Surrounded by gravestones, protesters speak out in favor of Affordable Care Act


Before the  Affordable Care Act (ACA), schoolteacher Alaina Comeaux viewed age 25 as a death sentence.

That's the age when she would be ousted from her parents' insurance and forced to try and find insurance on the private market to cover her treatments for Crohn's disease and ankylosing spondylitis. One treatment she receives as many as eight times a year costs $21,000 — per session. 

"My doctor actually tried to hide my diagnosis from insurance companies for more than a year," she said. "[Without regulations related to the ACA] I'd go bankrupt pretty quickly. ... It's pretty hopeless."

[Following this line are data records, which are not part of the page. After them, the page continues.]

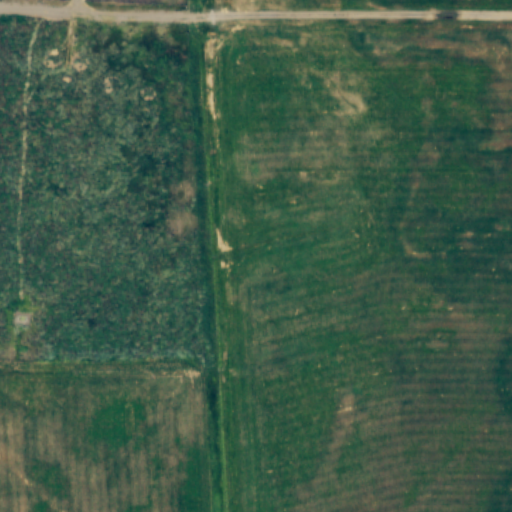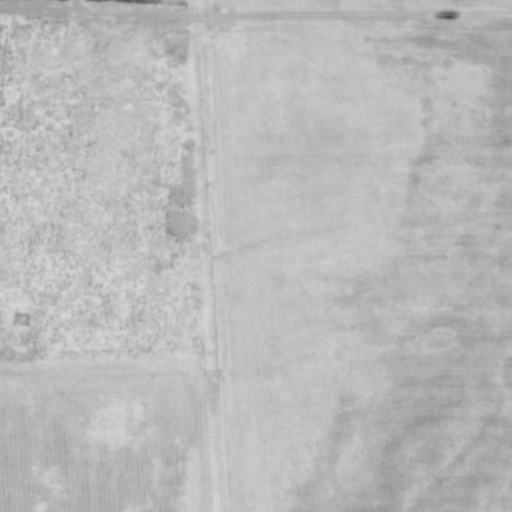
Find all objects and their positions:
road: (356, 17)
road: (100, 19)
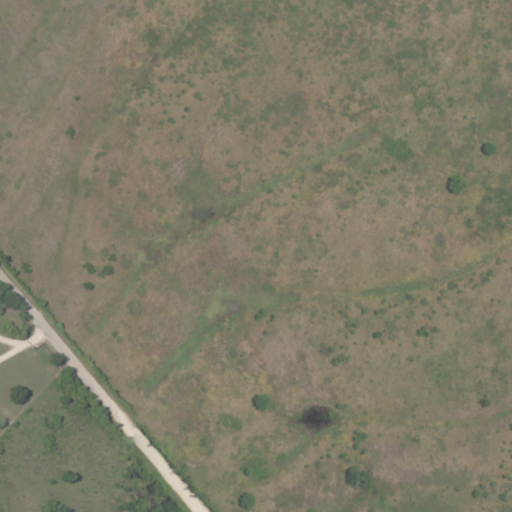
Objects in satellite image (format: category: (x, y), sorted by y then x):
road: (6, 339)
road: (100, 393)
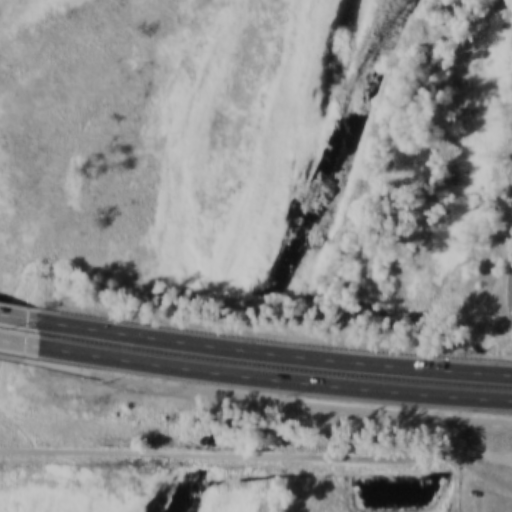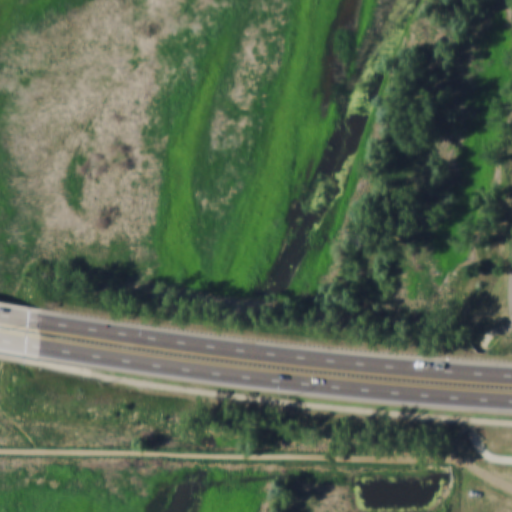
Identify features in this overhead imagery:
park: (267, 153)
road: (20, 317)
street lamp: (153, 321)
road: (506, 328)
street lamp: (14, 329)
road: (486, 338)
road: (19, 342)
street lamp: (440, 354)
road: (275, 355)
road: (18, 358)
road: (274, 380)
street lamp: (289, 397)
road: (272, 400)
road: (483, 454)
road: (244, 456)
road: (482, 471)
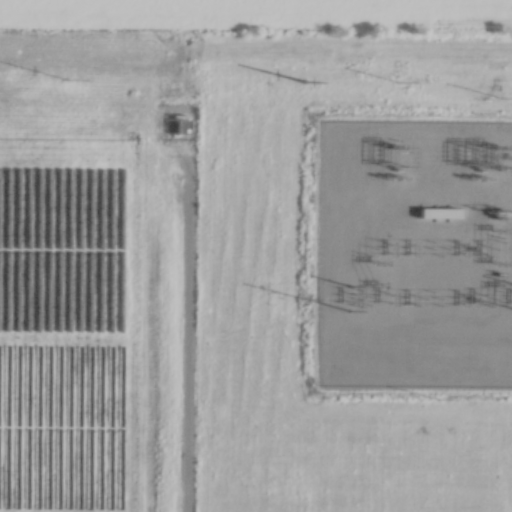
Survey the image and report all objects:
crop: (262, 13)
power substation: (414, 250)
road: (183, 312)
solar farm: (62, 340)
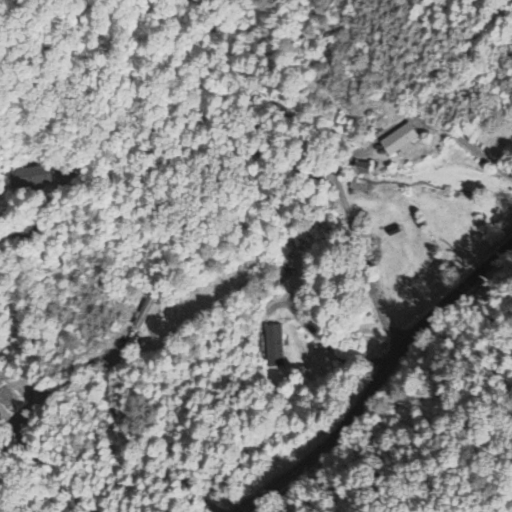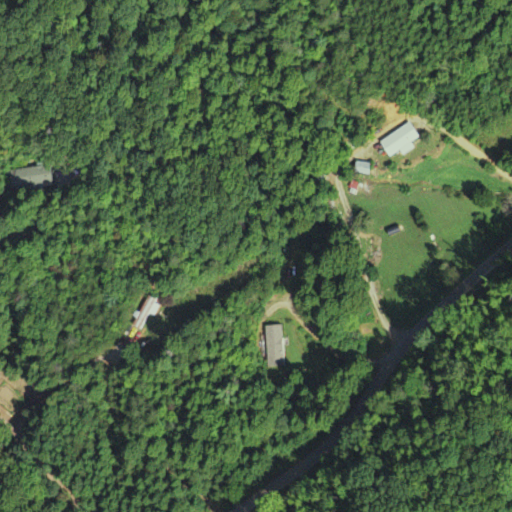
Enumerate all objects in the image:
building: (406, 142)
building: (363, 169)
building: (36, 179)
building: (277, 348)
road: (377, 382)
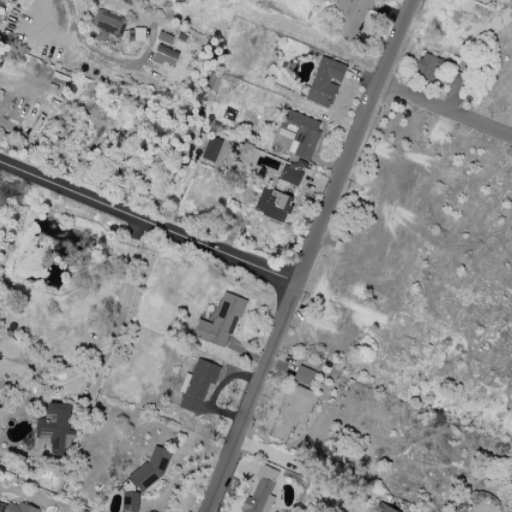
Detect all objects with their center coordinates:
road: (139, 9)
building: (349, 18)
building: (351, 19)
building: (108, 24)
building: (133, 35)
building: (164, 55)
building: (436, 71)
building: (325, 82)
building: (324, 83)
road: (446, 104)
building: (299, 133)
building: (301, 133)
building: (211, 149)
building: (290, 174)
building: (279, 196)
building: (272, 205)
road: (149, 224)
road: (310, 256)
road: (119, 317)
building: (220, 322)
building: (222, 323)
building: (303, 375)
building: (305, 376)
building: (196, 385)
building: (201, 388)
building: (292, 411)
building: (292, 413)
building: (55, 428)
building: (57, 428)
building: (152, 469)
building: (149, 470)
building: (260, 491)
building: (258, 497)
building: (129, 501)
road: (55, 503)
building: (16, 507)
building: (20, 508)
building: (383, 508)
building: (383, 509)
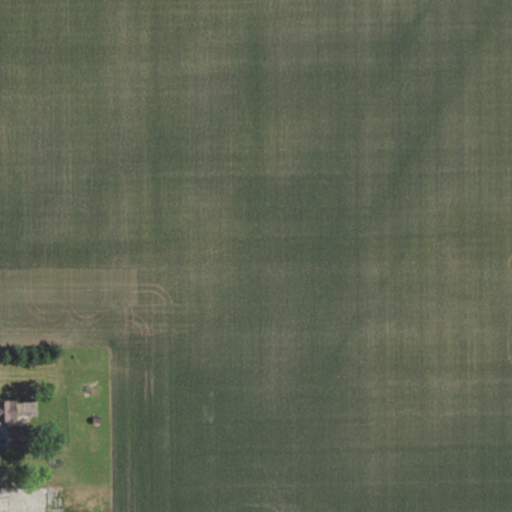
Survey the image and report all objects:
building: (12, 423)
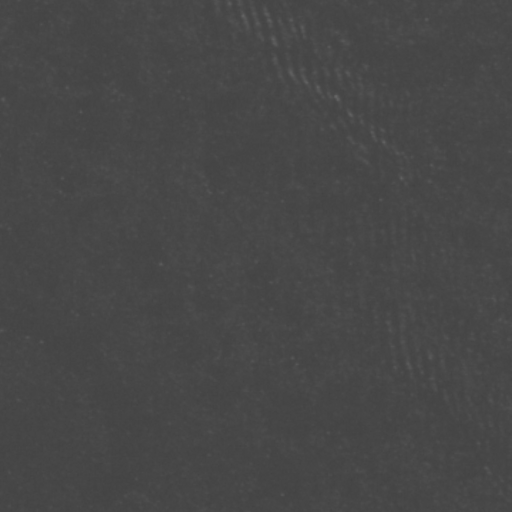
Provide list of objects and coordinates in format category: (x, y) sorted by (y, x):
river: (132, 308)
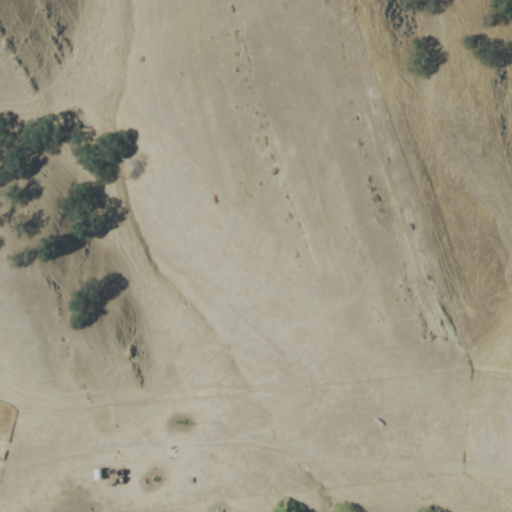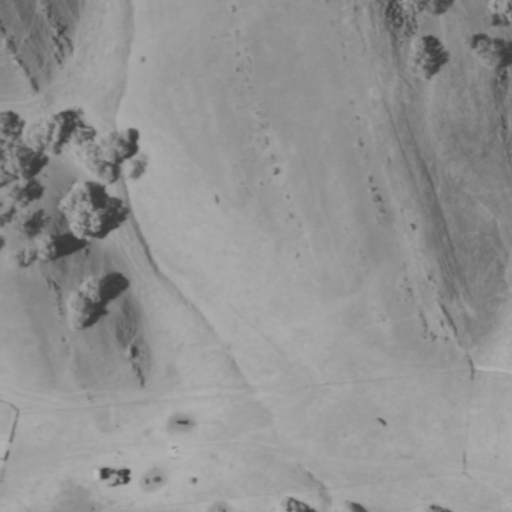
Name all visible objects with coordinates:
road: (255, 176)
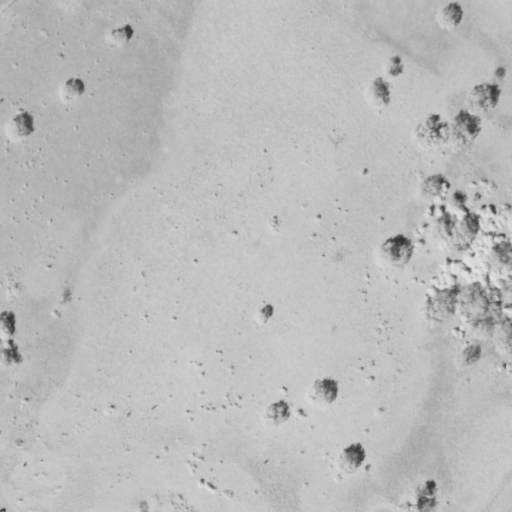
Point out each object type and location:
road: (65, 490)
road: (504, 503)
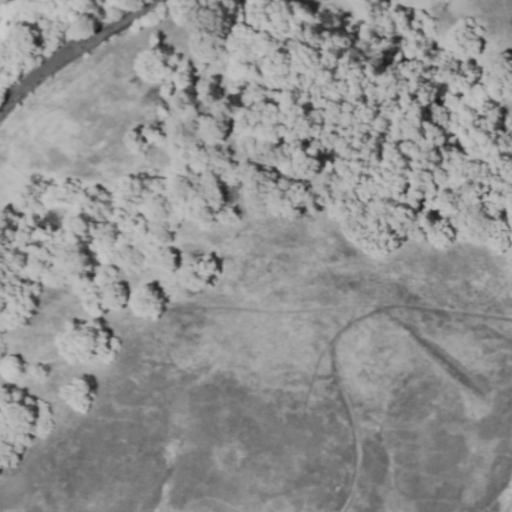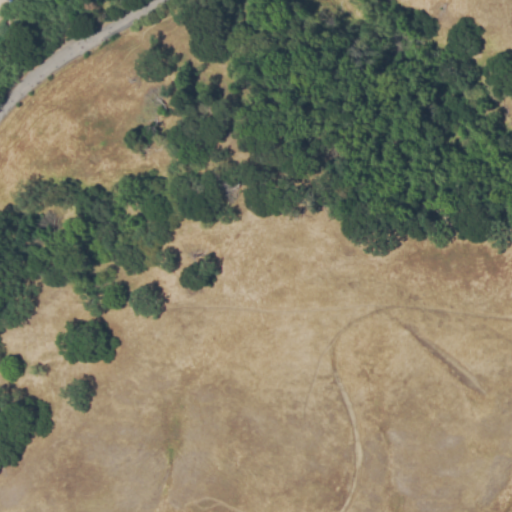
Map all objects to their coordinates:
road: (72, 53)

Comeaux benefits from key provisions of the health care law popularly known as Obamacare, including its ban on lifetime limits for coverage and its rule that insurers may not deny coverage to people with pre-existing conditions. In Lafayette Cemetery No. 1 on a chilly Saturday morning, she and several other people gave short testimonials on how the ACA has improved their lives.

The Jan. 28 event, organized by Jesuit Social Research Institute, the Gulf Coast Center for Law & Policy and Progressive Social Network, highlighted the grim reality of health care repeal. Public health experts recently have estimated that as many as 43,956 people will die each year if the law is repealed without a meaningful replacement. (They'd fill up  the seats in the Smoothie King Center, two and a half times.) A fact sheet distributed at the event estimated that as many as half a million Louisiana residents could be left uninsured by the law's repeal, which will almost certainly lead to deaths as people forego regular medical screenings and begin to rely on emergency rooms for routine care. 

Nonetheless, barreling through the law's repeal has been a top priority for President Donald Trump and congressional Republicans, though the president and Congress have begun to disagree on what should follow and how and when the law should be replaced. In closed-door meetings, lawmakers are beginning to express trepidation about "owning" health care, especially in the face of angry and, most of all, frightened constituents. 

In the cemetery, a small crowd of about 50 people gathered on the grassy path between crumbling mausoleums to listen to stories of lives changed thanks to the law. 

There was Red DeVecca, the elderly bass player who was able to buy ACA insurance for the first time just before he needed an expensive hernia operation. When ACA-subsidized state insurance markets opened, Whitney Babineaux was able to leave her full-benefits government job to pursue her lifelong dream of becoming an artist.